Emsal Mahkeme Kararı İstanbul Bölge Adliye Mahkemesi 16. Hukuk Dairesi 2021/433 E. 2023/93 K. 19.01.2023 T.

Görüntülediğiniz mahkeme kararı henüz kesinleşmemiştir. Yararlı olması amacıyla eklenmiştir.

T.C.
İSTANBUL
BÖLGE ADLİYE MAHKEMESİ
16. HUKUK DAİRESİ
T Ü R K M İ L L E T İ A D I N A
İ S T İ N A F K A R A R I
DOSYA NO: 2021/433 Esas
KARAR NO: 2023/93
İNCELENEN KARARIN
MAHKEMESİ: İSTANBUL ANADOLU 1. FİKRÎ VE SINAÎ HAKLAR HUKUK MAHKEMESİ
TARİHİ: 02/07/2020
NUMARASI: 2016/184 Esas, 2020/107 Karar
DAVANIN KONUSU: Markaya Tecavüzün Giderilmesi İstemli
KARAR TARİHİ: 19/01/2023
İstinaf incelemesi için dairemize gönderilen dosyanın ilk incelemesi tamamlanmış olmakla, HMK 353. Maddesi gereğince dosya içeriğine göre duruşma yapılmasına gerek görülmeden dosya üzerinde yapılan inceleme sonucu;
GEREĞİ DÜŞÜNÜLDÜ: Davacı vekili dava dilekçesinde özetle; müvekkili firmanın sahibi olduğu “…” markasını Türk Patent Enstitüsü nezdinde tescil ettirdiğini, reklamlarda kullandığını, markanın 556 sayılı KHK ile korunduğunu, davalının ise marka ile iltibasa neden olacak şekilde “…” markasını haksız olarak kullandığını, müvekkilinin marka için yoğun emek ve para harcadığını, davalının kullanımının kötü niyetli olduğunu, 556 sayılı KHK’nın 9. maddesine istinaden karıştırma ihtimali ve marka hakkına tecavüz oluştuğunu, müvekkilinin markası “…” ‘nin önüne ve arkasına ek getirilerek marka yaratılmasının hak ihlaline sebep olduğunu, davacı ile davalının aynı sektörde yer aldıklarını, ürün kutularının renk, şekil ve görsellik açısından neredeyse birebir aynı olduğunu, tüketici nezdinde karışıklığa sebep olacağını, markalardaki harf değişiminin karışıklığı engellemeyeceğini, müvekkilinin markasının tanınmış marka olduğunu, ilgili çevrelerce tanınmanın tanınmış marka kriteri için yeterli olduğunu, 556 sayılı KHK, TTK, MK, BK, HMK ve doktrinlerin bu davaya yasal dayanak oluşturduğunu belirterek, davalının markaya tecavüzünün ve haksız rekabetinin tespit ve menine, davalının bağlı bulunduğu esnaf odasındaki sicilden terkinine ve hükümsüzlüğüne, davalının “…” ibaresinin yer aldığı kutu, ambalaj ve faturaların toplatılmasına ve dava sonunda imhasına, davalının “…” işletme adını kullanmasının yasaklanmasına karar verilmesini talep etmiştir.

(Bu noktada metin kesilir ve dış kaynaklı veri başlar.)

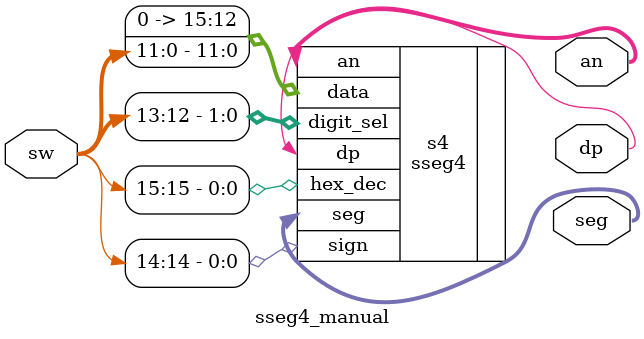
<source format=sv>
`timescale 1ns / 1ps


module sseg4_manual(
    input [15:0] sw,
    output [6:0] seg,
    output dp,
    output [3:0] an
    );
    
    sseg4 s4(
     .data({4'b0000, sw[11:0]}),
     .hex_dec(sw[15]),
     .sign(sw[14]),
     .digit_sel(sw[13:12]),
     .seg(seg),
     .dp(dp),
     .an(an)
    ); 
endmodule

</source>
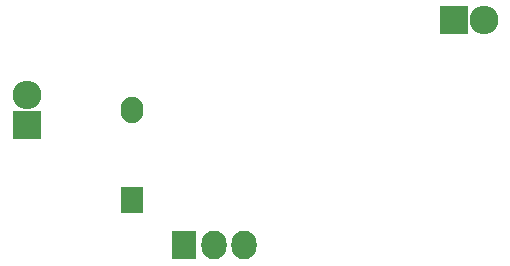
<source format=gbs>
G04 #@! TF.FileFunction,Soldermask,Bot*
%FSLAX46Y46*%
G04 Gerber Fmt 4.6, Leading zero omitted, Abs format (unit mm)*
G04 Created by KiCad (PCBNEW no-vcs-found-product) date Fri 08 Apr 2016 01:52:16 AM CDT*
%MOMM*%
G01*
G04 APERTURE LIST*
%ADD10C,0.100000*%
%ADD11R,2.127200X2.432000*%
%ADD12O,2.127200X2.432000*%
%ADD13R,1.924000X2.224000*%
%ADD14O,1.924000X2.224000*%
%ADD15R,2.432000X2.432000*%
%ADD16O,2.432000X2.432000*%
G04 APERTURE END LIST*
D10*
D11*
X81280000Y-155575000D03*
D12*
X83820000Y-155575000D03*
X86360000Y-155575000D03*
D13*
X76835000Y-151765000D03*
D14*
X76835000Y-144145000D03*
D15*
X67945000Y-145415000D03*
D16*
X67945000Y-142875000D03*
D15*
X104140000Y-136525000D03*
D16*
X106680000Y-136525000D03*
M02*

</source>
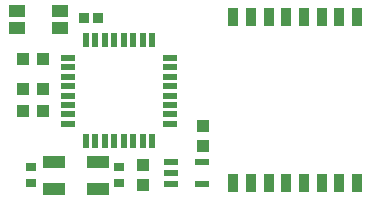
<source format=gtp>
G75*
%MOIN*%
%OFA0B0*%
%FSLAX25Y25*%
%IPPOS*%
%LPD*%
%AMOC8*
5,1,8,0,0,1.08239X$1,22.5*
%
%ADD10R,0.03543X0.06102*%
%ADD11R,0.02200X0.05000*%
%ADD12R,0.05000X0.02200*%
%ADD13R,0.07480X0.04331*%
%ADD14R,0.04331X0.03937*%
%ADD15R,0.03543X0.02756*%
%ADD16R,0.04724X0.02165*%
%ADD17R,0.03937X0.04331*%
%ADD18R,0.03346X0.03543*%
%ADD19R,0.05512X0.04134*%
D10*
X0160140Y0010952D03*
X0166046Y0010952D03*
X0171951Y0010952D03*
X0177857Y0010952D03*
X0183762Y0010952D03*
X0189668Y0010952D03*
X0195573Y0010952D03*
X0201479Y0010952D03*
X0201479Y0066267D03*
X0195573Y0066267D03*
X0189668Y0066267D03*
X0183762Y0066267D03*
X0177857Y0066267D03*
X0171951Y0066267D03*
X0166046Y0066267D03*
X0160140Y0066267D03*
D11*
X0133127Y0058635D03*
X0129978Y0058635D03*
X0126828Y0058635D03*
X0123679Y0058635D03*
X0120529Y0058635D03*
X0117379Y0058635D03*
X0114230Y0058635D03*
X0111080Y0058635D03*
X0111080Y0024835D03*
X0114230Y0024835D03*
X0117379Y0024835D03*
X0120529Y0024835D03*
X0123679Y0024835D03*
X0126828Y0024835D03*
X0129978Y0024835D03*
X0133127Y0024835D03*
D12*
X0139004Y0030711D03*
X0139004Y0033861D03*
X0139004Y0037010D03*
X0139004Y0040160D03*
X0139004Y0043310D03*
X0139004Y0046459D03*
X0139004Y0049609D03*
X0139004Y0052758D03*
X0105204Y0052758D03*
X0105204Y0049609D03*
X0105204Y0046459D03*
X0105204Y0043310D03*
X0105204Y0040160D03*
X0105204Y0037010D03*
X0105204Y0033861D03*
X0105204Y0030711D03*
D13*
X0100445Y0018137D03*
X0115012Y0018137D03*
X0115012Y0009082D03*
X0100445Y0009082D03*
D14*
X0096700Y0034860D03*
X0090007Y0034860D03*
X0090007Y0042360D03*
X0096700Y0042360D03*
X0096700Y0052360D03*
X0090007Y0052360D03*
D15*
X0092729Y0011051D03*
X0092729Y0016169D03*
X0122104Y0016169D03*
X0122104Y0011051D03*
D16*
X0139485Y0010495D03*
X0149722Y0010495D03*
X0139485Y0014235D03*
X0139485Y0017975D03*
X0149722Y0017975D03*
D17*
X0150229Y0023388D03*
X0130229Y0016956D03*
X0130229Y0010263D03*
X0150229Y0030081D03*
D18*
X0115012Y0066110D03*
X0110445Y0066110D03*
D19*
X0102315Y0068339D03*
X0088142Y0068339D03*
X0088142Y0062630D03*
X0102315Y0062630D03*
M02*

</source>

CEVAP: Davalı vekili cevap dilekçesinde özetle; davacı tarafın iddia ettiği ve görsel ürünlerde de desteklediği markanın müvekkilince kullanılmakta olduğunu, bu ve benzeri diğer görselleri ve varsa web sitesini kabul ettiklerini, dava konusu markanın müvekkili adına tescilli olmadığını, markanın hükümsüzlüğü davasının tescilli marka sahibine karşı açılması gerektiğini belirterek, haksız davanın reddine karar verilmesini talep etmiştir.
İLK DERECE MAHKEMESİNİN KARARI: “….1-Davanın KISMEN KABULÜNE, KISMEN REDDİNE, Davalının iş yerinde ve iş evrakında kullandığı “…” markasının davacıya ait “…” markası ile iltibas yaratacak derecede benzer olması nedeniyle davalının eyleminin davacının MARKA HAKLARINA TECAVÜZ VE HAKSIZ REKABET OLDUĞUNUN TESPİTİNE, Davalının MARKA HAKKINA TECAVÜZ VE HAKSIZ REKABET TEŞKİL EDEN EYLEMLERİNİN MEN’İNE, Davalıya ait üzerilerinde “…” markasının yer aldığı kutu, ambalaj ve iş evrakının üzerilerinden markanın SİLİNMESİNE, bu mümkün değilse TOPLATILMALARINA VE KARAR KESİNLEŞTİĞİNDE MASRAFI DAVALIDAN ALINMAK SURETİYLE İMHA EDİLMELERİNE, Davalının “…” ibaresini işletme adı olarak kullanmasının YASAKLANMASINA, Davalının “…” ibaresi işletme adı olarak kayıtlı olmadığından işletme adının terkini talebinin REDDİNE…” karar verilmiştir.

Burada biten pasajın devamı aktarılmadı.